◆ Work instructions ◆
Please rewrite the data from its first line through the line containing "Observed: 10 h 58 min 05 s", inclusive, swapping "Survey record" for "Inventory record" and keeping everything else unchanged.

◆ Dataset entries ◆
● ● ●

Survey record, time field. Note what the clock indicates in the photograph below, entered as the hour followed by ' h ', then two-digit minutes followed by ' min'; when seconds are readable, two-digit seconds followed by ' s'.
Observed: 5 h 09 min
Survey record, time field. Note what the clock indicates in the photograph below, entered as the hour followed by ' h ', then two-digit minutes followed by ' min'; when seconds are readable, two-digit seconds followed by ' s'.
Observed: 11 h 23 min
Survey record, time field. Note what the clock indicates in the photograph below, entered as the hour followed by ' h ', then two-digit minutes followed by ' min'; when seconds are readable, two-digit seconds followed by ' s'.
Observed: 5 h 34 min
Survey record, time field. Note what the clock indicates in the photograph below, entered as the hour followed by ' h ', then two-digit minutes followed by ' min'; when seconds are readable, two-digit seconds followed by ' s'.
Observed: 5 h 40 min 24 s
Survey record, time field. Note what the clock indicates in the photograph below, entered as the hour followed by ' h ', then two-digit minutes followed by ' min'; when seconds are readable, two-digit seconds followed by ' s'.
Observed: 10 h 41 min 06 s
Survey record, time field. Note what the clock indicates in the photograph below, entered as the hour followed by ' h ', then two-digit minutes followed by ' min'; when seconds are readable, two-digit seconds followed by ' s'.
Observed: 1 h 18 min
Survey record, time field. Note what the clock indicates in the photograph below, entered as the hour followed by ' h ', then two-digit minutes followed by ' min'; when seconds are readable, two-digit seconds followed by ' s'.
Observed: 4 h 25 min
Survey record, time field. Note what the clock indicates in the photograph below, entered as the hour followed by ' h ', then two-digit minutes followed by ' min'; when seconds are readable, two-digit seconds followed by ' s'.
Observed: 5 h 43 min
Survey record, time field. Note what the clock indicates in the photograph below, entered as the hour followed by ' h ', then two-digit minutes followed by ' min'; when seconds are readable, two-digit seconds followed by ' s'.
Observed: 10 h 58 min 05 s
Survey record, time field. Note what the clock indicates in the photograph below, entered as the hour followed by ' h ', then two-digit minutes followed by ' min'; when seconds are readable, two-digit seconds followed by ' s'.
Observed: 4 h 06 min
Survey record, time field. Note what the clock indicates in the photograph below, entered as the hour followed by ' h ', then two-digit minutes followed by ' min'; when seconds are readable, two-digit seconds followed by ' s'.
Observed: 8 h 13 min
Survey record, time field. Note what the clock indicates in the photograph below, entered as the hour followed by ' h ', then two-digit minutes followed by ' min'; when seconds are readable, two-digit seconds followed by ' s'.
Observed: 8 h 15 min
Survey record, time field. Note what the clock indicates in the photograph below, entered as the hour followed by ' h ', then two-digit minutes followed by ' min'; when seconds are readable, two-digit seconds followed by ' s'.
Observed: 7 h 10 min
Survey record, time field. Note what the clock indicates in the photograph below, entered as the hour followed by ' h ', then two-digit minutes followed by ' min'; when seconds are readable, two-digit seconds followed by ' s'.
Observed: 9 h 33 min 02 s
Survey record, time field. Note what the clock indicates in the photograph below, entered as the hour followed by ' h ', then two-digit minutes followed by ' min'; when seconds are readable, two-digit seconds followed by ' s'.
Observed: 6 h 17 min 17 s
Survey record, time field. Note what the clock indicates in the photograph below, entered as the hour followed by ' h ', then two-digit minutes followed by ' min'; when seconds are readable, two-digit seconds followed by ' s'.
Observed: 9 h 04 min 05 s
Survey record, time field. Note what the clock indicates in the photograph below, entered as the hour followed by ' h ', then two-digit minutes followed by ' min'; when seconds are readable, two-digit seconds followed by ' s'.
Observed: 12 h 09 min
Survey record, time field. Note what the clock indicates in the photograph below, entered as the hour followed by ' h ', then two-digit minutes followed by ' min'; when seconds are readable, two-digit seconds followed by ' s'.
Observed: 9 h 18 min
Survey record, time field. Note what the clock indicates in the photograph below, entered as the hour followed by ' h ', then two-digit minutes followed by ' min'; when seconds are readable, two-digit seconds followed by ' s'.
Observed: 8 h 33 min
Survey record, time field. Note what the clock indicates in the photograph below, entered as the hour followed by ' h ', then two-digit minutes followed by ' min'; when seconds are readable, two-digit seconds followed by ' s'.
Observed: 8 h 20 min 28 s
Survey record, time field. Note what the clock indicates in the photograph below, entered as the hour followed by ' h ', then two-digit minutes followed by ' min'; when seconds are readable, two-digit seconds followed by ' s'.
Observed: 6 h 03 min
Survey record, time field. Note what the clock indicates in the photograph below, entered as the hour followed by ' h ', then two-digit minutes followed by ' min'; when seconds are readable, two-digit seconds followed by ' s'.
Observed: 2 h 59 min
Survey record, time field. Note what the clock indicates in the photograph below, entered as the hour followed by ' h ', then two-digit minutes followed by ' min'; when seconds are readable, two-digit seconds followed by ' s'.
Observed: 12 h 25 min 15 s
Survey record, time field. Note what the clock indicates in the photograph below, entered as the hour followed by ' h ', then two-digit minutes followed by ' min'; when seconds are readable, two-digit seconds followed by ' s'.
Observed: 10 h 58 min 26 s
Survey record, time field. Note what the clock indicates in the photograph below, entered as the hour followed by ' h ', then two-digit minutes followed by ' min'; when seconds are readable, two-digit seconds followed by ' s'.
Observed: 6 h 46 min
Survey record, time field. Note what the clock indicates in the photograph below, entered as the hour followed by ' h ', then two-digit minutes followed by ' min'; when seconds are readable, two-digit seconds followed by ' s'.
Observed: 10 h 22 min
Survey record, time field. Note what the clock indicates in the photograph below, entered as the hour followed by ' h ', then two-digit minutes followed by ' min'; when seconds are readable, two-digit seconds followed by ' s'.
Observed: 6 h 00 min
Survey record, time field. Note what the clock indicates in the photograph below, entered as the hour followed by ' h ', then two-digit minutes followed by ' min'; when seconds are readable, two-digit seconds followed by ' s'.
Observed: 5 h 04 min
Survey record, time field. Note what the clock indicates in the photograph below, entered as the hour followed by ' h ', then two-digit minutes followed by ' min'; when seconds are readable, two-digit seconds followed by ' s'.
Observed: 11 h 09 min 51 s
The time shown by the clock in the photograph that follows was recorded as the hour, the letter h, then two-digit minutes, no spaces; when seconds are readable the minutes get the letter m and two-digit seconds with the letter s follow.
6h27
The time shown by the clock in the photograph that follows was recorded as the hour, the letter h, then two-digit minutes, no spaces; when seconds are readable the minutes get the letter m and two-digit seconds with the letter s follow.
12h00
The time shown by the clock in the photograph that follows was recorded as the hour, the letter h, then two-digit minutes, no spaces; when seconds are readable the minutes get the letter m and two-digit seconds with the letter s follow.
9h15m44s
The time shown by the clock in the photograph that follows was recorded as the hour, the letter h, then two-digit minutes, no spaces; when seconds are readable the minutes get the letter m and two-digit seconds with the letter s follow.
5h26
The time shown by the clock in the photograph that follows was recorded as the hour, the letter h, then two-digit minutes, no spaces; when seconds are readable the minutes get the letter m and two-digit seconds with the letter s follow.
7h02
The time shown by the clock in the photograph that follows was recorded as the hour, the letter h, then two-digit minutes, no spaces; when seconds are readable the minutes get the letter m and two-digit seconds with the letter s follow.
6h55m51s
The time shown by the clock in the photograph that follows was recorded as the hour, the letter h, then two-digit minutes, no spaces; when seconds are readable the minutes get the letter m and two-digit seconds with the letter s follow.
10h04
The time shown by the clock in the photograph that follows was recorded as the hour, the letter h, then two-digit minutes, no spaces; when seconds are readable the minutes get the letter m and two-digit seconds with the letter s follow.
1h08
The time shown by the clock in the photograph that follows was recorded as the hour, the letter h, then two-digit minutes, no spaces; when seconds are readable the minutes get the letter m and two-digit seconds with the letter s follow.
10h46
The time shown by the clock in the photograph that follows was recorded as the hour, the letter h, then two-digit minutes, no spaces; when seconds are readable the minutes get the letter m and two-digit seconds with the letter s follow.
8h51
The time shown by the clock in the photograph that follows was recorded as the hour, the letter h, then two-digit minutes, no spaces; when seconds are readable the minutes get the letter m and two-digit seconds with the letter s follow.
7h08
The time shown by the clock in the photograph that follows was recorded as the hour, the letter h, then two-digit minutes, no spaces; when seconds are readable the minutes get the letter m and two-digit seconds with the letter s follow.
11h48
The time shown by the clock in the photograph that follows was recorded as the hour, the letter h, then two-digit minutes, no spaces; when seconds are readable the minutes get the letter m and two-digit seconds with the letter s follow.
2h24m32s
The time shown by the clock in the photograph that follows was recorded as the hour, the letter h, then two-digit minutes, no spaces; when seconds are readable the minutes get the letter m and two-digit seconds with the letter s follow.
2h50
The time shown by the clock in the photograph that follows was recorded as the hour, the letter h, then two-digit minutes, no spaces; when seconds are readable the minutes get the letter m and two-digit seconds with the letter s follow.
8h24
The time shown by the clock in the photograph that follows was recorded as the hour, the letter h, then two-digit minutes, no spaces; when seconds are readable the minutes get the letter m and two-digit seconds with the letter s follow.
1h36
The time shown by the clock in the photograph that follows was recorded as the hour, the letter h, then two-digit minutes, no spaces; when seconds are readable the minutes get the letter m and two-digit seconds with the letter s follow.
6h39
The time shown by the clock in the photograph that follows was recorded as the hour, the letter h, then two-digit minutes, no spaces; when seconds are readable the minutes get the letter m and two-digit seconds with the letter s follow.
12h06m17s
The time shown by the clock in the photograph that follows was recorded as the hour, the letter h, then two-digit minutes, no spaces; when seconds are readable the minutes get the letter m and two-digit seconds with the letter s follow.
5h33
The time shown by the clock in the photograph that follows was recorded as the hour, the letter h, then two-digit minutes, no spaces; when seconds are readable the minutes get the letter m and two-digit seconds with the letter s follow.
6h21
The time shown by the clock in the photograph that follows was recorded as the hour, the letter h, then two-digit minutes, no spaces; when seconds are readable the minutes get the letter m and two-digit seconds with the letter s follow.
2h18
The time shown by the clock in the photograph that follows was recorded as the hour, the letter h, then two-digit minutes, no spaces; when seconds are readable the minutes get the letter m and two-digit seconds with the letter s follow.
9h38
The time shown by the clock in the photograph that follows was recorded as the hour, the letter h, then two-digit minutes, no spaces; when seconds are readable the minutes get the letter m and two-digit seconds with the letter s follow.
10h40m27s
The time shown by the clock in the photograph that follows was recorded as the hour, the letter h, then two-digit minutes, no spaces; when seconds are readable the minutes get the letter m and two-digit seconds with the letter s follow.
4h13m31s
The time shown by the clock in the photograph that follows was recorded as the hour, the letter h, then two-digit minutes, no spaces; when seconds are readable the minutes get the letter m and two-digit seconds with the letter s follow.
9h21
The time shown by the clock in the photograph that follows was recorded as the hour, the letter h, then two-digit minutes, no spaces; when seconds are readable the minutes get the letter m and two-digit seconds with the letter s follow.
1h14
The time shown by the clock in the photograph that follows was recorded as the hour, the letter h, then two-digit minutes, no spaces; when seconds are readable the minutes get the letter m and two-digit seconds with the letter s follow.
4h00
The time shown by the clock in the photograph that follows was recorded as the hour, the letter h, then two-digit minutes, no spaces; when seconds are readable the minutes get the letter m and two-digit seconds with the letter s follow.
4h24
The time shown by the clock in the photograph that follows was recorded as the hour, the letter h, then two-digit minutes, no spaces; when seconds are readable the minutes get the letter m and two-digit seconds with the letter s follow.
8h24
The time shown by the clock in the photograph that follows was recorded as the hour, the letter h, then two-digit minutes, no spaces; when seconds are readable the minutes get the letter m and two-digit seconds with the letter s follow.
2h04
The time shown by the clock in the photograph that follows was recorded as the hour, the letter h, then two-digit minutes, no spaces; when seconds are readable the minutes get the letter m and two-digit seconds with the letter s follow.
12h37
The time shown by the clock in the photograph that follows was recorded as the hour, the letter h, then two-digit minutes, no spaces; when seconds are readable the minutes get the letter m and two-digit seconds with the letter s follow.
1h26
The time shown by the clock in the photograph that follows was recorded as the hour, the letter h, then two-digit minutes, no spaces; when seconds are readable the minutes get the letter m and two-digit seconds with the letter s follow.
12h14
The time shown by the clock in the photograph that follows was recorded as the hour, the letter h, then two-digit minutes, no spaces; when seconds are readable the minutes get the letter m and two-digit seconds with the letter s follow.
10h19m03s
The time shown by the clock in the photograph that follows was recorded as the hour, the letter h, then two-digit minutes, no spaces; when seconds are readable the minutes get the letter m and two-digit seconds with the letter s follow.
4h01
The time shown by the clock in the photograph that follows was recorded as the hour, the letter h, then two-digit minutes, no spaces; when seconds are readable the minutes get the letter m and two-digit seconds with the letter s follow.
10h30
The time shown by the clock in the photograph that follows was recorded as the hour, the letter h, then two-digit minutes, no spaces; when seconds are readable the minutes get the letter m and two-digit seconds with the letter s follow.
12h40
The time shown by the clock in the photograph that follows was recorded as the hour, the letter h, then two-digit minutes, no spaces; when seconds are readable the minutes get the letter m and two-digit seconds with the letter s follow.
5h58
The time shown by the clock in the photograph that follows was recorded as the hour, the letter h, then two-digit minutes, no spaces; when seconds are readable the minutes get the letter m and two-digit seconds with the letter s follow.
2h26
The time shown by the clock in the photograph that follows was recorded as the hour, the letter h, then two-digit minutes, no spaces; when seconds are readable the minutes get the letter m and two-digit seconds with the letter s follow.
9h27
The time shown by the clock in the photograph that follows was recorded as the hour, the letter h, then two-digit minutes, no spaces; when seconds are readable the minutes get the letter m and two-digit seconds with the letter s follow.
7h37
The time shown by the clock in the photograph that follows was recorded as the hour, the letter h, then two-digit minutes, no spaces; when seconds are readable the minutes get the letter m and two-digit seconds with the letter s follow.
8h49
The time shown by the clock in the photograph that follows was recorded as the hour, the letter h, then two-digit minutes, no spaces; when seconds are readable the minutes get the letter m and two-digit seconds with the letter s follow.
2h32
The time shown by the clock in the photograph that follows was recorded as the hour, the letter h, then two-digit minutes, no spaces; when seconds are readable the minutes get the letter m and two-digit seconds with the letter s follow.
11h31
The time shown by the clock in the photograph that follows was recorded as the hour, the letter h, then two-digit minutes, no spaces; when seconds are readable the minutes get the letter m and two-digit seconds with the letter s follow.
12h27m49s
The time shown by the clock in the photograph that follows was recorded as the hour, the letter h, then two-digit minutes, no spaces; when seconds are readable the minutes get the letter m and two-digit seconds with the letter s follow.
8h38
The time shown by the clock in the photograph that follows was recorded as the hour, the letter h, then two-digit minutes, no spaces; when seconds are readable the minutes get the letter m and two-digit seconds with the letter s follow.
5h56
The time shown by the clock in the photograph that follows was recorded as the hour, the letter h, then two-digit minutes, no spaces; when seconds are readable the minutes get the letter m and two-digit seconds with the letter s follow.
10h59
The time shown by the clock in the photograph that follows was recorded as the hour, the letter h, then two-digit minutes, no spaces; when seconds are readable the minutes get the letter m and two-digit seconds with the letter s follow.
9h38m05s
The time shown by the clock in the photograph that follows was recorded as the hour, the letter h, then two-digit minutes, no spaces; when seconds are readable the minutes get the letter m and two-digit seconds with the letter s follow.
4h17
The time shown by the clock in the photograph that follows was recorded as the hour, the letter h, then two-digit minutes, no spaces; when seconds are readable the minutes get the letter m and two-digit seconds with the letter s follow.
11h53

● ● ●

◆ Result of the exercise ◆
Inventory record, time field. Note what the clock indicates in the photograph below, entered as the hour followed by ' h ', then two-digit minutes followed by ' min'; when seconds are readable, two-digit seconds followed by ' s'.
Observed: 5 h 09 min
Inventory record, time field. Note what the clock indicates in the photograph below, entered as the hour followed by ' h ', then two-digit minutes followed by ' min'; when seconds are readable, two-digit seconds followed by ' s'.
Observed: 11 h 23 min
Inventory record, time field. Note what the clock indicates in the photograph below, entered as the hour followed by ' h ', then two-digit minutes followed by ' min'; when seconds are readable, two-digit seconds followed by ' s'.
Observed: 5 h 34 min
Inventory record, time field. Note what the clock indicates in the photograph below, entered as the hour followed by ' h ', then two-digit minutes followed by ' min'; when seconds are readable, two-digit seconds followed by ' s'.
Observed: 5 h 40 min 24 s
Inventory record, time field. Note what the clock indicates in the photograph below, entered as the hour followed by ' h ', then two-digit minutes followed by ' min'; when seconds are readable, two-digit seconds followed by ' s'.
Observed: 10 h 41 min 06 s
Inventory record, time field. Note what the clock indicates in the photograph below, entered as the hour followed by ' h ', then two-digit minutes followed by ' min'; when seconds are readable, two-digit seconds followed by ' s'.
Observed: 1 h 18 min
Inventory record, time field. Note what the clock indicates in the photograph below, entered as the hour followed by ' h ', then two-digit minutes followed by ' min'; when seconds are readable, two-digit seconds followed by ' s'.
Observed: 4 h 25 min
Inventory record, time field. Note what the clock indicates in the photograph below, entered as the hour followed by ' h ', then two-digit minutes followed by ' min'; when seconds are readable, two-digit seconds followed by ' s'.
Observed: 5 h 43 min
Inventory record, time field. Note what the clock indicates in the photograph below, entered as the hour followed by ' h ', then two-digit minutes followed by ' min'; when seconds are readable, two-digit seconds followed by ' s'.
Observed: 10 h 58 min 05 s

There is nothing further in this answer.